Mainstream Media Beat the Drums for War With Iran

As Gaza continues to crumble and Gazans continue to starve, one might have been forgiven for expecting our mainstream press to cover the United States’ and Israel’s lurch toward war with Iran cautiously, minding the exorbitant costs of vindicating state violence. A close survey of five national news organizations’ coverage of the bombings of Iran, however, reveals reflexively hawkish tones and tactics reminiscent of media reportage in the months preceding Iraq’s invasion twenty-two years ago.
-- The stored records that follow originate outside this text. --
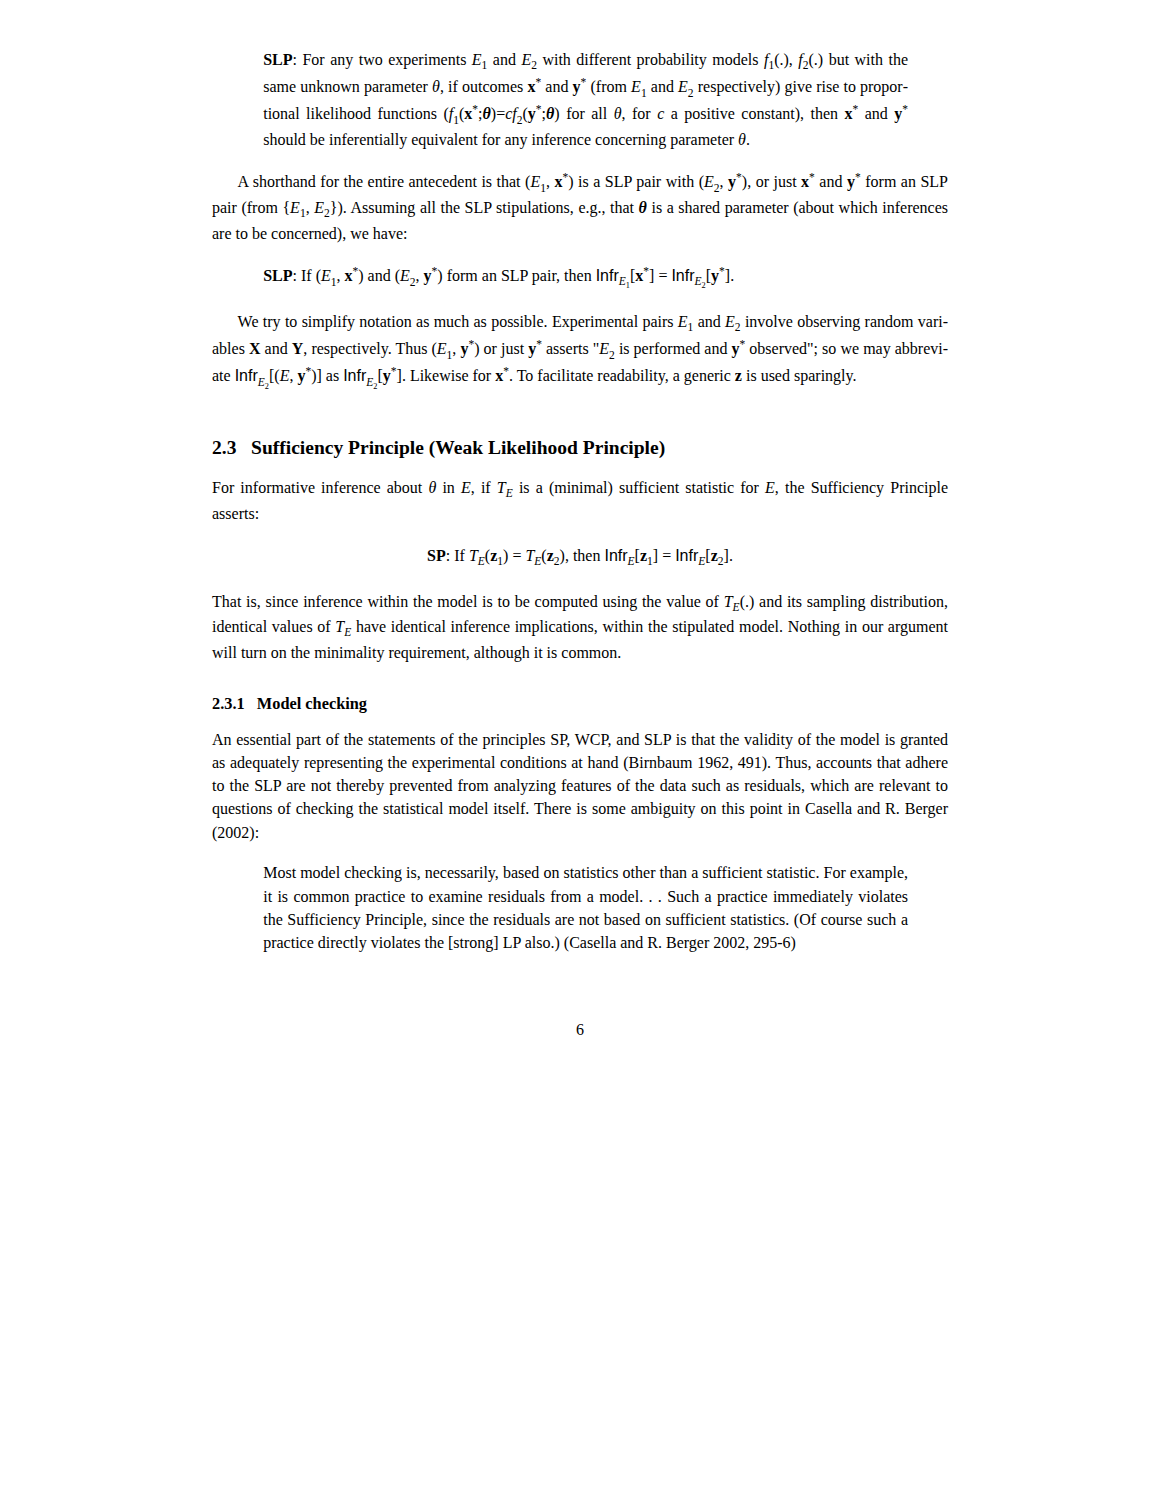SLP: For any two experiments E1 and E2 with different probability models f1(.), f2(.) but with the same unknown parameter θ, if outcomes x* and y* (from E1 and E2 respectively) give rise to proportional likelihood functions (f1(x*;θ)=cf2(y*;θ) for all θ, for c a positive constant), then x* and y* should be inferentially equivalent for any inference concerning parameter θ.
A shorthand for the entire antecedent is that (E1, x*) is a SLP pair with (E2, y*), or just x* and y* form an SLP pair (from {E1, E2}). Assuming all the SLP stipulations, e.g., that θ is a shared parameter (about which inferences are to be concerned), we have:
SLP: If (E1, x*) and (E2, y*) form an SLP pair, then InfrE1[x*] = InfrE2[y*].
We try to simplify notation as much as possible. Experimental pairs E1 and E2 involve observing random variables X and Y, respectively. Thus (E1, y*) or just y* asserts "E2 is performed and y* observed"; so we may abbreviate InfrE2[(E, y*)] as InfrE2[y*]. Likewise for x*. To facilitate readability, a generic z is used sparingly.
2.3 Sufficiency Principle (Weak Likelihood Principle)
For informative inference about θ in E, if TE is a (minimal) sufficient statistic for E, the Sufficiency Principle asserts:
SP: If TE(z1) = TE(z2), then InfrE[z1] = InfrE[z2].
That is, since inference within the model is to be computed using the value of TE(.) and its sampling distribution, identical values of TE have identical inference implications, within the stipulated model. Nothing in our argument will turn on the minimality requirement, although it is common.
2.3.1 Model checking
An essential part of the statements of the principles SP, WCP, and SLP is that the validity of the model is granted as adequately representing the experimental conditions at hand (Birnbaum 1962, 491). Thus, accounts that adhere to the SLP are not thereby prevented from analyzing features of the data such as residuals, which are relevant to questions of checking the statistical model itself. There is some ambiguity on this point in Casella and R. Berger (2002):
Most model checking is, necessarily, based on statistics other than a sufficient statistic. For example, it is common practice to examine residuals from a model. . . Such a practice immediately violates the Sufficiency Principle, since the residuals are not based on sufficient statistics. (Of course such a practice directly violates the [strong] LP also.) (Casella and R. Berger 2002, 295-6)
6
When the Trump administration carried out shock-and-awe bombings of Iran’s nuclear facilities on June 21, just over a week after Israel launched preemptive strikes on hundreds of locations inside Iran, the Washington Post, the New York Times, the Wall Street Journal, CNN, and the Associated Press published flurries of articles and editorials that ignored historical and recent context unfavorable to the United States and Israel. Instead, they supplied a lopsided picture hinging on the premise that Iran is a “malignactor, infinitely less deserving of nuclear arms than either of the ultramodern military allies bombing it. Accompanying this premise came the (perhaps less intentional) one that the Iranian government and citizenry are undeserving of sensitive, impartial analysis.

Over the twelve days in June during which Israel and Iran traded missile fire, the five foregoing news organizations largely shrugged off basic journalistic covenants that might have been seen as favorable to Iran. Absent from the coverage was scrutiny of the legality or validity of assassinations, civilian deaths, infrastructural damage, and threats of regime change within the Islamic republic.